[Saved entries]
+---+
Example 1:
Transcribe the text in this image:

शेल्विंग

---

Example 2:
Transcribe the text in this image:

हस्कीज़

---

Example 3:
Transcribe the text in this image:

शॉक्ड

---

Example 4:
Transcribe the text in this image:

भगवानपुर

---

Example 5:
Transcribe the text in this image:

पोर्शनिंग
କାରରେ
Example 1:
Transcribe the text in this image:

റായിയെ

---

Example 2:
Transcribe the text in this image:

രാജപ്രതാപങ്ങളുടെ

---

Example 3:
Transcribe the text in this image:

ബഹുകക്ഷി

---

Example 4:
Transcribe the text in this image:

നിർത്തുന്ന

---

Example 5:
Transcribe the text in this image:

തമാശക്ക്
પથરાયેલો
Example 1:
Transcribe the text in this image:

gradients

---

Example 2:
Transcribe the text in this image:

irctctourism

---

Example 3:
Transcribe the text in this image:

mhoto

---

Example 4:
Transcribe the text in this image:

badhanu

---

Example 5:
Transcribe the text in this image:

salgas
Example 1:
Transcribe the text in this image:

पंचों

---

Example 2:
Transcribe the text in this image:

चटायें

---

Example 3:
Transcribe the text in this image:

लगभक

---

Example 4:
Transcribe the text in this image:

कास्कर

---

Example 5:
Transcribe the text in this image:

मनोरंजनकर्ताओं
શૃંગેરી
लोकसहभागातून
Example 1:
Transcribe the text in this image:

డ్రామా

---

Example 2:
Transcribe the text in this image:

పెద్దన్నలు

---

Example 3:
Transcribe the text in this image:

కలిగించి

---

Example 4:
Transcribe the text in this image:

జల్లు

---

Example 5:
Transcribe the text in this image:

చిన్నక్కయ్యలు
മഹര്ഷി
+---+
## Exercise directions
Print all the data exactly.

## Solution to the problem
Example 1:
Transcribe the text in this image:

शेल्विंग

---

Example 2:
Transcribe the text in this image:

हस्कीज़

---

Example 3:
Transcribe the text in this image:

शॉक्ड

---

Example 4:
Transcribe the text in this image:

भगवानपुर

---

Example 5:
Transcribe the text in this image:

पोर्शनिंग
କାରରେ
Example 1:
Transcribe the text in this image:

റായിയെ

---

Example 2:
Transcribe the text in this image:

രാജപ്രതാപങ്ങളുടെ

---

Example 3:
Transcribe the text in this image:

ബഹുകക്ഷി

---

Example 4:
Transcribe the text in this image:

നിർത്തുന്ന

---

Example 5:
Transcribe the text in this image:

തമാശക്ക്
પથરાયેલો
Example 1:
Transcribe the text in this image:

gradients

---

Example 2:
Transcribe the text in this image:

irctctourism

---

Example 3:
Transcribe the text in this image:

mhoto

---

Example 4:
Transcribe the text in this image:

badhanu

---

Example 5:
Transcribe the text in this image:

salgas
Example 1:
Transcribe the text in this image:

पंचों

---

Example 2:
Transcribe the text in this image:

चटायें

---

Example 3:
Transcribe the text in this image:

लगभक

---

Example 4:
Transcribe the text in this image:

कास्कर

---

Example 5:
Transcribe the text in this image:

मनोरंजनकर्ताओं
શૃંગેરી
लोकसहभागातून
Example 1:
Transcribe the text in this image:

డ్రామా

---

Example 2:
Transcribe the text in this image:

పెద్దన్నలు

---

Example 3:
Transcribe the text in this image:

కలిగించి

---

Example 4:
Transcribe the text in this image:

జల్లు

---

Example 5:
Transcribe the text in this image:

చిన్నక్కయ్యలు
മഹര്ഷി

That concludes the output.